Protein molecules are capable of coming together and forming complex arrangements or structures that are composed of more than one polypeptide subunit. Quite often, these larger structures also contain extra, non-protein material such as carbohydrate, lipid or even polynucleotides.
These giant, "super-molecules", can take the form of multicomponent enzyme complexes, strong filaments that hold the contents of cells in place or are specialized for such roles as contraction (in muscles), ribosomes, membranes and hybrid structures such as viruses.
Hemoglobin, for example, is an important oxygen carrying protein that consists of four polypeptides (two alpha-chains and two beta-chains) and four non-protein, iron containing, ring-like structures where the oxygen molecules are bound and carried.
Such proteins are said to have quaternary structure, and these larger polypeptide arrangements can sometimes reach very large sizes. Probably the record quaternary structure protein is found in the bacterium Escherichia coli, where a cytoplasmic enzyme called pyruvate dehydrogenase is composed of 88 polypeptide subunits organized into three massive groups of catalytic enzymes.
Cells and organisms take advantage of the fact that it is both easier, and needs less genetic information, to assemble very large complexes from smaller, easier to make subunits. For example, only one gene coding for a single polypeptide can produce enough small subunits to assemble into a very large protein filament that can stretch all the way across the interior of a cell. This is a great saving in the amount of genetic information which must be stored.
When the cell needs a particular structure, it is easy to assemble one from the component subunits, and then dissemble those same subunits when the structure is no longer needed. This needs less energy than any other method.

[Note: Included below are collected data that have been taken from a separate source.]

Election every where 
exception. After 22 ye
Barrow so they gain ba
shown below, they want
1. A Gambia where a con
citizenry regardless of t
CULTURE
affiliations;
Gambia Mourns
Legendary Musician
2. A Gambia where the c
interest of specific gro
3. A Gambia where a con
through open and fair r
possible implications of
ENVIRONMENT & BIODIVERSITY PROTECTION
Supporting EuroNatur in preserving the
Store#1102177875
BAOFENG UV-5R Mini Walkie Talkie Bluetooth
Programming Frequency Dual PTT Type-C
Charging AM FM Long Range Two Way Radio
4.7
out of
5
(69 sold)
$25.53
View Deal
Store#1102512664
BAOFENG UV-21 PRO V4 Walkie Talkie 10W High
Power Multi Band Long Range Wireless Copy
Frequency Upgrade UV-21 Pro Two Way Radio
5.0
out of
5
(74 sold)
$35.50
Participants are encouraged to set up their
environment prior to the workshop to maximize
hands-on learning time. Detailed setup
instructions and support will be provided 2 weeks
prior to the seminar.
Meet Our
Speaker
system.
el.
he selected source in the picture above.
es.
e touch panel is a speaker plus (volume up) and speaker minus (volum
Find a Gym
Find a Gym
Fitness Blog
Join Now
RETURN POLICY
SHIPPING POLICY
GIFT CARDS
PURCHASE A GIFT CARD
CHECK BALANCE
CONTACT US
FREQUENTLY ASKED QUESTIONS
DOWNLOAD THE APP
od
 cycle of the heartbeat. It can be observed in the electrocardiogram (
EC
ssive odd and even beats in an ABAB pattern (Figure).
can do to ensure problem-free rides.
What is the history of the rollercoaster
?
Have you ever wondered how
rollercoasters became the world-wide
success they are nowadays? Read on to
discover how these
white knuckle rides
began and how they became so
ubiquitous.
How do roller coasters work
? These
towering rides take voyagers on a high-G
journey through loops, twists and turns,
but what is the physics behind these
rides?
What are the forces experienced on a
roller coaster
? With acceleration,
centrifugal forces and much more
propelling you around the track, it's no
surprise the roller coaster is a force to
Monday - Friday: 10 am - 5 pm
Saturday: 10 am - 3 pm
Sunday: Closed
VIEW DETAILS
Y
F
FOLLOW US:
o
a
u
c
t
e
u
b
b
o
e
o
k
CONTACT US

If a protein subunit has a region on its surface that is complementary to a different region on the same subunit, then a collection of these subunits will spontaneously unit and form larger and larger structures, without any external direction or control.
Some protein subunits are capable of assembling into flat sheets of material, others into tubes, yet others into spheres, but the champions of self assembly must be those tiny particles of disease and destruction known as viruses.